Les principales réductions portèrent naturellement sur les services de la marine[1] et de la guerre. « Nous avons plus de soldats qu’il ne nous en faut, disait Louis, puisque nous manquons d’argent pour les payer. » Or, au mois d’avril, quand le ministre des finances tenait ce propos, l’armée, par suite des désertions en masse, comptait à peine 90,000 présens sous les armes, et les désertions ne s’arrêtaient point. On pouvait craindre que l’espérance des alliés d’un licenciement de l’armée française ne se trouvât bientôt réalisée. Heureusement les nombreux prisonniers des forteresses d’Allemagne et des pontons d’Angleterre, et les garnisons de Hambourg, de Magdebourg, d’Anvers, de Mayence, qui étaient en route, allaient combler les vides. On aurait encore trop de soldats, vu les nécessités budgétaires. Le 12 mai, le roi rendit une ordonnance sur la réorganisation ou plutôt sur la réforme de l’armée. L’infanterie fut réduite de 206 régimens à 107[2] ; la

  1. La marine fut pour ainsi dire abandonnée. Après avoir cédé aux alliés, sans discussion, par le traité du 30 mai, 31 vaisseaux de ligne et nombre de frégates et autres bâtimens, on mit en vente une partie de ceux dont le traité stipulait le retour à la France. Des bâtimens qui étaient dans nos ports, la plupart furent désarmés. Les deux tiers des équipages furent envoyés en congé, et l’on consomma tout l’approvisionnement sans rien remplacer. Au 20 mars 1815, il n’y avait à flot qu’un seul vaisseau, 11 frégates et 76 corvettes, flûtes, gabares et transports. « Avec un tel budget, écrivait Decrès, la marine se serait affaiblie chaque année de la valeur de sept vaisseaux de 74. » (Lettre à l’empereur, 26 mars 1815. Arch. nationales, AF. IV, 1941.)
  2. Mars 1814 : 130 régimens d’infanterie de bataille. Nominalement, il y avait sous l’empire 156 régimens d’infanterie, mais 26 n’avaient pas été formés en l’an XII ou avaient été détruits complètement depuis et non reformés. — 32 régimens d’infanterie légère. Nominalement, il y avait 37 régimens, mais pour les causes énoncées ci-dessus, 5 n’existaient que sur le papier. — 4 régimens de vieille garde, — 40 régimens de moyenne et de jeune garde.

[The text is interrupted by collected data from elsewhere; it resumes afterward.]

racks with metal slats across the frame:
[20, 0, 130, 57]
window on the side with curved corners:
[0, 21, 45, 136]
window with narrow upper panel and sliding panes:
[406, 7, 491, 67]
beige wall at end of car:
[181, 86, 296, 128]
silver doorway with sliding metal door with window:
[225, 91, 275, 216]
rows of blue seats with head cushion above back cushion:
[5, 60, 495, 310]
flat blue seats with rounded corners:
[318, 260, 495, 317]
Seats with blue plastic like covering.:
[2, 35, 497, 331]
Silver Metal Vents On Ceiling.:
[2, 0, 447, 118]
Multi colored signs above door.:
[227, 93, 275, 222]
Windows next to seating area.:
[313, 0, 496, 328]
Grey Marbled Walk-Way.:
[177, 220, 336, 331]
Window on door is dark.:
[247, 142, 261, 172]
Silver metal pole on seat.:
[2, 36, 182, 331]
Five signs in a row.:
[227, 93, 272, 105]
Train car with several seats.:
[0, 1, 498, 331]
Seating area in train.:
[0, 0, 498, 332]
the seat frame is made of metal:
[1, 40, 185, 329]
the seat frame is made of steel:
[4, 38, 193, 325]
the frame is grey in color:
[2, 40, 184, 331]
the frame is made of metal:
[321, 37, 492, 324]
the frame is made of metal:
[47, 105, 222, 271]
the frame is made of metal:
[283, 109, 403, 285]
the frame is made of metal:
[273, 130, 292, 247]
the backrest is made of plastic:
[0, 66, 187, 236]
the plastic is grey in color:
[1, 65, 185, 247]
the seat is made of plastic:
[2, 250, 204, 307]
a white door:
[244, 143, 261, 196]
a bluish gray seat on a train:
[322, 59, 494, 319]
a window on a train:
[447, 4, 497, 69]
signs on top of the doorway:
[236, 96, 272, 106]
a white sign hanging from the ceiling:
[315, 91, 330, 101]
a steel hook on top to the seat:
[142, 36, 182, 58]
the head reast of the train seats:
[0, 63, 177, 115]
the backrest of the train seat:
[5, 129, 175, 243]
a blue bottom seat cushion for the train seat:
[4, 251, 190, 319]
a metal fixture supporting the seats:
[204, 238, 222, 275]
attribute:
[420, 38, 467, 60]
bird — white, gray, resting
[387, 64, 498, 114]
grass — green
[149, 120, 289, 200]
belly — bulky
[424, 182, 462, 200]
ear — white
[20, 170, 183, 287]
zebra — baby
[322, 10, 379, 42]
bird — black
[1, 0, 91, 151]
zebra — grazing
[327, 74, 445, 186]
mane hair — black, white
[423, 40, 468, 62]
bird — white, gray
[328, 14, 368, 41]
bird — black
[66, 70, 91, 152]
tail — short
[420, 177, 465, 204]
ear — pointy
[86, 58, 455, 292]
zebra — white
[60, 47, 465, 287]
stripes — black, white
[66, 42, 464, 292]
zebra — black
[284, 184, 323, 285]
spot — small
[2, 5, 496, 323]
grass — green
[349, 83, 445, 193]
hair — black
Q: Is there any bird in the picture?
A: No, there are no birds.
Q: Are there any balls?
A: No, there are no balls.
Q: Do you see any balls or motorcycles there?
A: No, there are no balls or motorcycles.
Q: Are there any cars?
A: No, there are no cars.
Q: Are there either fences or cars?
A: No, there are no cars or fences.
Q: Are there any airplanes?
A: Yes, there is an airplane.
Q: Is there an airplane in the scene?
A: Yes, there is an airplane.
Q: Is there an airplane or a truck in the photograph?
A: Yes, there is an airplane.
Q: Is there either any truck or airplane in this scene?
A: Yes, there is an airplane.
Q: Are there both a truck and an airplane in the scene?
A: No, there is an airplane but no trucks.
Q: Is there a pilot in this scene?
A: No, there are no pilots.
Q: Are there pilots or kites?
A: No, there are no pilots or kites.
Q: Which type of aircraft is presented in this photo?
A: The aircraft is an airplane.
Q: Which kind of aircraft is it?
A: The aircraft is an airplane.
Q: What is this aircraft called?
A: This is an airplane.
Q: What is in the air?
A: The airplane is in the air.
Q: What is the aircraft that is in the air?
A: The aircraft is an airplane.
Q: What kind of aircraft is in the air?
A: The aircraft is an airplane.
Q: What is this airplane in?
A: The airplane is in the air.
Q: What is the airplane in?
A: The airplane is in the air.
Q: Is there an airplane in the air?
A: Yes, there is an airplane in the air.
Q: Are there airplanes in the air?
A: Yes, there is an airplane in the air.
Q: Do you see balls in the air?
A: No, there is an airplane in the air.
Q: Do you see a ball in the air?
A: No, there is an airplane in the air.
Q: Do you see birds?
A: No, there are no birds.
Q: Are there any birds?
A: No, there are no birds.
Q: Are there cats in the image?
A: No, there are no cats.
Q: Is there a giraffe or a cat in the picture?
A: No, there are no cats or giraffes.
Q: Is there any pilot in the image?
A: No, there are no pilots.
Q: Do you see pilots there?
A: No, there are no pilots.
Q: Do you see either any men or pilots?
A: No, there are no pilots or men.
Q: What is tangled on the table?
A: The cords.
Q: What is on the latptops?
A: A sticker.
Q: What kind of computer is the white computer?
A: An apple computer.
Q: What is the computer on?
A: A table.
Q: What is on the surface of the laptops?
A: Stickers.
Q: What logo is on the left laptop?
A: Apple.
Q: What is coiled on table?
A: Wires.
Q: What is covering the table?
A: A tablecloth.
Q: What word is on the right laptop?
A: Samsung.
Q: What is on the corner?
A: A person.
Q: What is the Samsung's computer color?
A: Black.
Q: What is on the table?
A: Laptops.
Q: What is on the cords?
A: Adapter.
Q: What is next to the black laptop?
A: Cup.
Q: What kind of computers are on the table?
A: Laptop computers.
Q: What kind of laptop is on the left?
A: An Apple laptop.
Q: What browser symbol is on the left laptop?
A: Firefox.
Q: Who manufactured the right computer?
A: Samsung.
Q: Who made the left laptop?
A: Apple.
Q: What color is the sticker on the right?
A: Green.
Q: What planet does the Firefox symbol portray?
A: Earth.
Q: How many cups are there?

    Septembre 1814 : 90 régimens de ligne, — 15 régimens d’infanterie légère, — 2 régimens de l’ex-vieille garde sous le nom de corps royaux de grenadiers de France et de chasseurs de France. (Les hommes de la moyenne et de la jeune garde maintenus au service furent incorporés dans la ligne et l’infanterie légère.)